§ Text block
== Segment start ==
Geez thats a lot of diversification, not to mention choices.


----------



## autumnrider (Feb 2, 2010)

I'm confused, should i buy Remington, Bushmaster,DPMS/Panther arms, Marlin, H&R/NEF, Dakota Arms, Advanced Armament, EOTAC, Barnes Bullets. clothing by Mountain Khakis.......? Whats this got to do with an AR 10 in .308 cal.?? I just need a little help on a decision that is quite hard for me.....

,


----------



## youngdon (Mar 10, 2010)

What we are trying to say is that these products are all made by the same company probably on the same machines. If you like the Bushy you have stick with it, but any of their brands will probably shoot just as well. They may come in slightly different configurations though. Buhmaster may offer a 18" barel and rem may not for example. Check their sites and take notes on what you like and don't, a decision will come to you. I swear. FYI Mountain Khaki doesn't make guns, they tried but they kept shrinking in the damp weather. LOL


----------



## bones44 (Jan 7, 2011)

I'm looking at one for myself also. Don't get too discouraged Autumnrider. Looking is half the fun !!


----------



## youngdon (Mar 10, 2010)

Just remember ther are two different options on a large frame AR's the AR-10 pattern and the LR308 from DPMS uppers and lowers are not interchangeable and neither are magazines. So do a bit of research and I would suggest buying from the same manufacturer if not buying a complete gun. Mike Milli at dedicated technologies (google them) can hook you up as can Specialized Dynamics. I think you'd be ear to ear grinning with a gun from either. Both I believe offer accuracy guarantees.


----------



## Bigdrowdy1 (Jan 29, 2010)

Talk to Bar-d about the 6.8 SPC fit the lower ar 15 and does some serious pork chops and I figure if its a porker it would work for a deer slayer under 200 yds.JMO for what its worth. I been rounding up 6.8 brass for about 8 months now. Hog fever happens in the fall.


----------



## singlesix (May 13, 2010)

I have two freinds that have BMs and they love it. One freind is amazing with iron sights. He can hit a jack rabbit full speed out to 200 yrds, iv seen him do it more than once. I think they are standard chrome line barrrels, if you care for that


----------



## youngdon (Mar 10, 2010)

Probably be better if you didn't abbreviate Bushmaster that way LOL


----------



## bones44 (Jan 7, 2011)

I just got that.....


----------
== Segment end ==
List every username that posts in the forum thread about choosing an AR-10 rifle, giving each one once.

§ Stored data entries
== Segment start ==
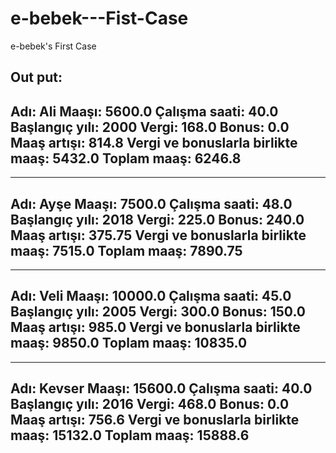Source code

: # e-bebek---Fist-Case
e-bebek's First Case

Out put:
----------------------------
Adı: Ali
Maaşı: 5600.0
Çalışma saati: 40.0
Başlangıç yılı: 2000
Vergi: 168.0
Bonus: 0.0
Maaş artışı: 814.8
Vergi ve bonuslarla birlikte maaş: 5432.0
Toplam maaş: 6246.8
----------------------------
----------------------------
Adı: Ayşe
Maaşı: 7500.0
Çalışma saati: 48.0
Başlangıç yılı: 2018
Vergi: 225.0
Bonus: 240.0
Maaş artışı: 375.75
Vergi ve bonuslarla birlikte maaş: 7515.0
Toplam maaş: 7890.75
----------------------------
----------------------------
Adı: Veli
Maaşı: 10000.0
Çalışma saati: 45.0
Başlangıç yılı: 2005
Vergi: 300.0
Bonus: 150.0
Maaş artışı: 985.0
Vergi ve bonuslarla birlikte maaş: 9850.0
Toplam maaş: 10835.0
----------------------------
----------------------------
Adı: Kevser
Maaşı: 15600.0
Çalışma saati: 40.0
Başlangıç yılı: 2016
Vergi: 468.0
Bonus: 0.0
Maaş artışı: 756.6
Vergi ve bonuslarla birlikte maaş: 15132.0
Toplam maaş: 15888.6
----------------------------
== Segment end ==
§ Answer to the exercise
autumnrider, youngdon, bones44, Bigdrowdy1, singlesix